• L'Histoire de Tadig Kozh

    L’Histoire de Tadig Kozh

     

    « Eh bien voilà fit l’Ankou, en rabattant sur son cou grêle un pan de son ample manteau de laine. Voilà c’était il y a longtemps ; Très longtemps. Baptisite Geffroy, de Penvenan, était déjà très vieux lorsqu’il la raconta en 1886, à Anatole Le Braz. Une histoire d’ailleurs qui devait courir de bouche à oreille de paysan dans tout le Trégor et sans doute même au-delà, car Luzel François-Marie en recueillit en 1873 lors de son voyage à Bréhat, une version qui n’en diffère que sur quelques point que sur quelque point de détails. C’’est si je compte bien dans la première moitié du XIX è siècle qu’il faut la situer. Vous voyez il y a bien plus de cent cinquante ans....


     

    En ce temps-là, M. Guillemin exerçait à Bégard son ministère de curé. C’était un curé de campagne, comme il y en avait beaucoup à l’époque, dévoué, attentionné et proche de ses ouailles. Il était vieux si vieux que certains pensaient qu’il avait toujours été là, comme la pierre de Louargat. Déjà de son vivant il appartenait presque à la légende. D’aucuns murmuraient même qu’il était plus vieux que la terre, qu’il était mort dix fois et que dix fois il était ressuscité ... Aussi tous dans la paroisse et les paroisse limitrophes avaient oublié son patronyme pour ne plus se souvenir du nom que lui donnait la « vox populi » avec un respect mêlé d’affection. Tadig Kozh qu’on peut traduire, sans risque de se tromper : « Le vieux petit-père ». Que ne racontait-on pas dans le pays du Trégor, sur les connaissances et les étranges pouvoirs de Tadig Kozh. L’un assurait qu’il connaissait tous les secrets de la vie et de la mort. L’autre que de temps à autre, lorsque l’idée l’en prenait, il passait sa tête dans le soupirail de l’enfer, demeurait longuement penché sur l’abîme et conversait avec tous les Diables qui le peuplaient. Une chose en tout cas est sûre, certaine, et faisait l’unanimité des gens du pays : Tadig kozh n’avait pas son pareil pour dire l’oferenn drantel [1], cette trentième messe célébrée pour les des défunts, en haut du Menez Bré.

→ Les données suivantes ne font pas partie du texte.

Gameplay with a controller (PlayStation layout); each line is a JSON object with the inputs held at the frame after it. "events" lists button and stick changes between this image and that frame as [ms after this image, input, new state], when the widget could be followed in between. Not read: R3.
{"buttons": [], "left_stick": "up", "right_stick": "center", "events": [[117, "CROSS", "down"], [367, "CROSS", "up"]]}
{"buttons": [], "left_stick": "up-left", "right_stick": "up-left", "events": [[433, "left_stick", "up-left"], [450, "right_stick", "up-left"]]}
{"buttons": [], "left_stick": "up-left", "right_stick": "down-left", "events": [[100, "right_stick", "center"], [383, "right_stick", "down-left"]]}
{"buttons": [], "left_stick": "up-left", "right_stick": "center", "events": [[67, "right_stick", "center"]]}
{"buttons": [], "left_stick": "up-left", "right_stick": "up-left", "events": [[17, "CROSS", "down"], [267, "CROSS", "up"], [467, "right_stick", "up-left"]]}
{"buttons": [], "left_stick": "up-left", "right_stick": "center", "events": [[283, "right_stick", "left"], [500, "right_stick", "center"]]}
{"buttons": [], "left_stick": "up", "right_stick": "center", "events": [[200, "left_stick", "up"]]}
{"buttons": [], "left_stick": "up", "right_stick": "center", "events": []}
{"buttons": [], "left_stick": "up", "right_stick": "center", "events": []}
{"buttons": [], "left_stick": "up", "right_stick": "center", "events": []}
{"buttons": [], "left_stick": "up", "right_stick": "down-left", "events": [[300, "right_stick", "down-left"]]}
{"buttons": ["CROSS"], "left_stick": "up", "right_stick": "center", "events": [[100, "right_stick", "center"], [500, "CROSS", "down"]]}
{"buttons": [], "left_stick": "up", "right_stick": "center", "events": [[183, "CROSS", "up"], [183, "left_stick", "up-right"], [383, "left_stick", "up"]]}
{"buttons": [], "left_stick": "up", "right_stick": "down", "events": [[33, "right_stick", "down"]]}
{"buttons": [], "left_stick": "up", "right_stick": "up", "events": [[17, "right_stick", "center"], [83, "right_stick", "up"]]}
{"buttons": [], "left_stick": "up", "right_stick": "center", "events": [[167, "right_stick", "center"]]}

     Une messe extraordinaire que l’officiant devait célébrer à l’envers, après avoir accompli pied nus le chemin qui mène à la montagne sacrée des Trégorrois. C’était un exercice difficile et périlleux même, tant aux défunts du clan, se mêlaient les démons que le bon prêtre contraignait à montrer leurs griffes afin de vérifier si l’âme d’un mort n’était pas tombée en leur possession.

     René Auffret de Pedernec, racontait même qu’un jour un jeune prêtre encore novice s’avisa de dire une l’oferenn drantel, le malheureux fut hanté par les créatures de l’enfer, par une brèche qu’ils avaient sournoisement ouverte dans le pignon de la chapelle. Il fallut toute la science et l’opiniâtreté de Tadig Kozh, accouru sur son bidet breton pour l’arracher au démon, en tirant de toutes ses forces sur les jambes du malheureux.

    - Et alors ?

    - Et alors, attendez, ne soyez pas si pressé. Pour ma part, j’ai toute l’éternité, vous pouvez bien attendre quelques minutes. Et alors Tadig Kozh parcourait la campagne comme à son habitude, s’appuyant sur son bâton noueux, les longs cheveux blancs au vent, lorsqu’il rencontra Jobig an Drez, un jeune conscrit de Trezelan qui était en garnison à la capitale des Gaules, avait obtenu un mois de permission et après être descendu de la diligence à Belle-Isle-en-Terre, s’en allait tout gaillardement vers la demeure des parents.

     Après avoir échangé quelques politesses et banalités sur le temps et la famille de Jobig, Tadig Kozh marqua un temps d’arrêt, lui demandant tout de go :

    - Tu es sans doute bien pressé d’arriver à la chaumière des tiens ?

    - Bien sûr, Tadig kozh, mais pourquoi me posez-vous cette question ?

    - Parce que, vois-tu, lui répliqua l’ancien, sur un ton sentencieux, il y a ce ... chien, là, qui m’accompagne. Je dois le livrer au recteur de Louargat.  Mais mes vieilles jambes ont à présent bien du mal à me porter. Je crois qu’un homme jeune et vigoureux comme toi, aura plus vite fait d’arriver chez mon confrère .....

     

    À ce moment, Jobig remarque en effet un chien ? Un horrible barbet noir comme la tourbe du Yeun Ellez, comme les boules de charbon, comme l’ardoise la plus sombre des Montagnes Noires, aux yeux mauvais brillant comme deux tisons incandescents.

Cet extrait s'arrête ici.